◆ What to work on:
1. In the forum thread about starting vncserver at boot, how would you restate the paragraph beginning "exactly what command do i have to add" more briefly while keeping its main facts?
2. Can you resume the forum thread about starting vncserver at boot from the point where it stops?

◆ Excerpt provided:
........

# vncserver on startup

## flokno

hello!

after searching around the forum:

exactly what command do i have to add in local.start/stop for starting/stopping vnc server on boot/shutdown.

currently i have to log in and enter vncserver :1 to get my server box the way i want it to be.

any help is appreciated.

thanks, flo.

----------

## crossfire

I use this init scrip:

#!/bin/bash

#

# chkconfig: - 91 35

# description: Starts and stops vncserver. \

#              used to provide remote X administration services.

# Source function library.

. /etc/init.d/functions

# Source networking configuration.

. /etc/sysconfig/network

# Check that networking is up.

[ ${NETWORKING} = "no" ] && exit 0

VNCSERVERS=""

[ -f /etc/sysconfig/vncservers ] && . /etc/sysconfig/vncservers

prog=$"VNC server"

start() {

    echo -n $"Starting $prog: "

    ulimit -S -c 0 >/dev/null 2>&1

    RETVAL=0

    for display in ${VNCSERVERS}

    do

        echo -n "${display} "

        unset BASH_ENV ENV

        initlog $INITLOG_ARGS -c \

            "su ${display##*:} -c \"cd ~${display##*:} && [ -f .vnc/passwd ] && vncserver :${display%%:*}\""

        RETVAL=$?

        [ "$RETVAL" -ne 0 ] && break

    done

    [ "$RETVAL" -eq 0 ] && success $"vncserver startup" || \

        failure $"vncserver start"

    echo

    [ "$RETVAL" -eq 0 ] && touch /var/lock/subsys/vncserver

}

stop() {

    echo -n $"Shutting down $prog: "

    for display in ${VNCSERVERS}

    do

        echo -n "${display} "

        unset BASH_ENV ENV

        initlog $INITLOG_ARGS -c \

            "su ${display##*:} -c \"vncserver -kill :${display%%:*}\" >/dev/null 2>&1"

    done

    RETVAL=$?

    [ "$RETVAL" -eq 0 ] && success $"vncserver shutdown" || \

        failure $"vncserver shutdown"

    echo

    [ "$RETVAL" -eq 0 ] && rm -f /var/lock/subsys/vncserver

}

# See how we were called.

case "$1" in

  start)

        start

        ;;

  stop)

        stop

        ;;

  restart|reload)

        stop

        start

        ;;

  condrestart)

........

(Dataset entries)
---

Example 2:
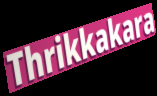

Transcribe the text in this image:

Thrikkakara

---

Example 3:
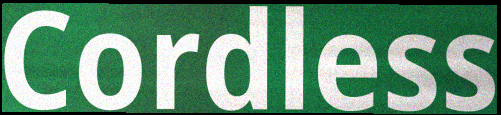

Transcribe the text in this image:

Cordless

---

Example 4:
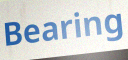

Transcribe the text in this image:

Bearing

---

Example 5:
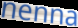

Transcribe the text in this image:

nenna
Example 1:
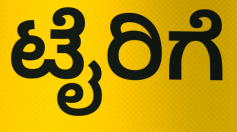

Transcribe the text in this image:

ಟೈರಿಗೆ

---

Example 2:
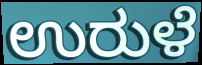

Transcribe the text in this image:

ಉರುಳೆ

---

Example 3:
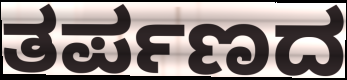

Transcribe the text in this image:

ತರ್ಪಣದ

........

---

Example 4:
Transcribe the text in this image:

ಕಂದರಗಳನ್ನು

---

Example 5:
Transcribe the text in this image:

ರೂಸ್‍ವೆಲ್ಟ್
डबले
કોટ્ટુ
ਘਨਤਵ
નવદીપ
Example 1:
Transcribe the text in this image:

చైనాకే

........

◆ Final results:
1. Which command should go in local.start/stop to start the VNC server at boot and stop it at shutdown?

2.
        if [ -f /var/lock/subsys/vncserver ]; then

            stop

            start

        fi

        ;;

  status)

        status Xvnc

        ;;

  *)

        echo $"Usage: $0 {start|stop|restart|condrestart|status}"

        exit 1

esac

and I have this file  /etc/sysconfig/vncservers

# The VNCSERVERS variable is a list of display:user pairs.

#

# Uncomment the line below to start a VNC server on display :1

# as my 'myusername' (adjust this to your own).  You will also

# need to set a VNC password; run 'man vncpasswd' to see how

# to do that.

#

# DO NOT RUN THIS SERVICE if your local area network is

# untrusted!  For a secure way of using VNC, see

# <URL:http://www.uk.research.att.com/vnc/sshvnc.html>.

 VNCSERVERS="1:username_here"

----------

## flokno

thanks, but:

i did the following cause the solution above doesn't work but gave me some ideas:

in /etc/conf.d/local.start:

su - username -c "source /etc/profile && export HOME=~ && /usr/bin/vncserver :1 -geometry 1152x864"

in /etc/conf.d/local.stop:

su - remote -c "source /etc/profile && export HOME=~ && /usr/bin/vncserver -kill :1"

any comments due to bugs or my stupidness?

-- flo

----------

## kki

great flokno!

it works for me  :Smile: 

----------

## flokno

i'm still using it this way...

so it should be okay.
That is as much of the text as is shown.